The Lebanese Film industry has been producing a series of ‘flunked’ films for the past year (s) – in my opinion; “pull my eye-balls out why did I watch this” experiences. But once in a blue moon, a Lebanese Film is produced and it gives you an awful lot of hope and inspiration – a film worthy of admiration!
On september 14th “The Insult” will be in cinemas, released on the date that marks the assassination of President Bashir Gemayel, in 1982.
After West Beirut, Lila dit ça, and The Attack, Ziad Doueiri’s ‘The insult’ is another excellent journey from beginning to end. What starts as a small dispute between Tony Touma (Adel Karam) a Lebanese Christian survivor of the 1976 Damour Massacre, and Yasser (Kamel El Basha), a Palestinian refugee residing in the camps and working as a foreman in Toni’s neighborhood, develops into a national court-room case. A dispute involving racism, warlords, and war-debts.
Though the film begins with a disclaimer that ‘none of its content is real and all is fiction’, much of it is very insightful and true to our reality – The disclaimer was most probably used since some Lebanese/Palestinians are very sensitive to political belongings and views, made understandable in the film.
Kamal el Basha and Camil Salameh are masters of their craft. Under Doueiri’s coaching, their performances are so raw and believable that one feels very included in all of their scenes and their dialogues; while Adel Karam gives a true performance for his role.
The women of The Insult are beautifully featured. The strong, the intelligent, and the conscious.
Diamand Bou Abboud is captivating, showing true depth to her character and true conviction in every word she speaks playing the lawyer of Yasser and defending him in court.
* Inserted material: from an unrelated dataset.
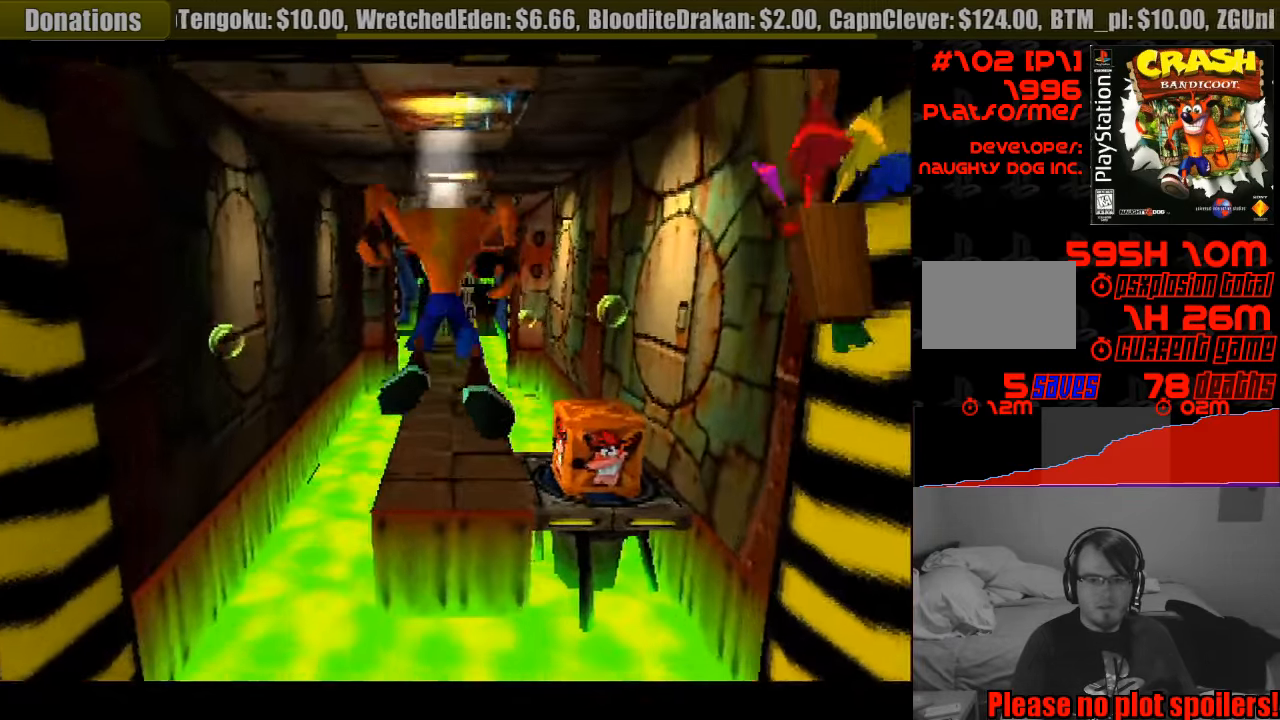
{"buttons": [], "events": [[449, "DPAD_UP", "up"]]}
Rita Hayek, Tony Touma’s wife, proves herself, as one that can hold her own and act the part alongside the ever so unbeatable Christine Choueiry.
Structure & Script:
Co-written by Joelle Touma and the Director Ziad Doueiry, the film unfolds beautifully and meticulously, as it builds gradually from a small dispute to a nationwide cause. The scripts and dialogues themselves are very true to how real Lebanese speak and not some poetic and preach-like sentences written to fill-in lines. While you might not break in tears or laugh out loud, the film leaves you on-edge throughout.
Craft & Image:
Lebanon looks real. The framing and camera movement really include the spectator in the movie. While the color of the images represents the dusty and tired streets of our country.
What I didn’t fall in love with:
Though the film is entirely commercial – with a cause – the music, in my opinion, was a little too commercial one that doesn’t stick and at times overwhelms the scene. The graphics are not very appealing and a bit basic. A little bit “Hollywood-ish”, a little bit, just a little, at times.
The reason my review is not a scene by scene is because I would hate to reveal the whole plot. “The Insult” will be in cinemas on September the 14th, a story about tolerance and an unbiased view on the people of post-war Lebanon, which is a must-watch! The Film is also taking part in many reputable International Film Festivals and it does deserves the attention.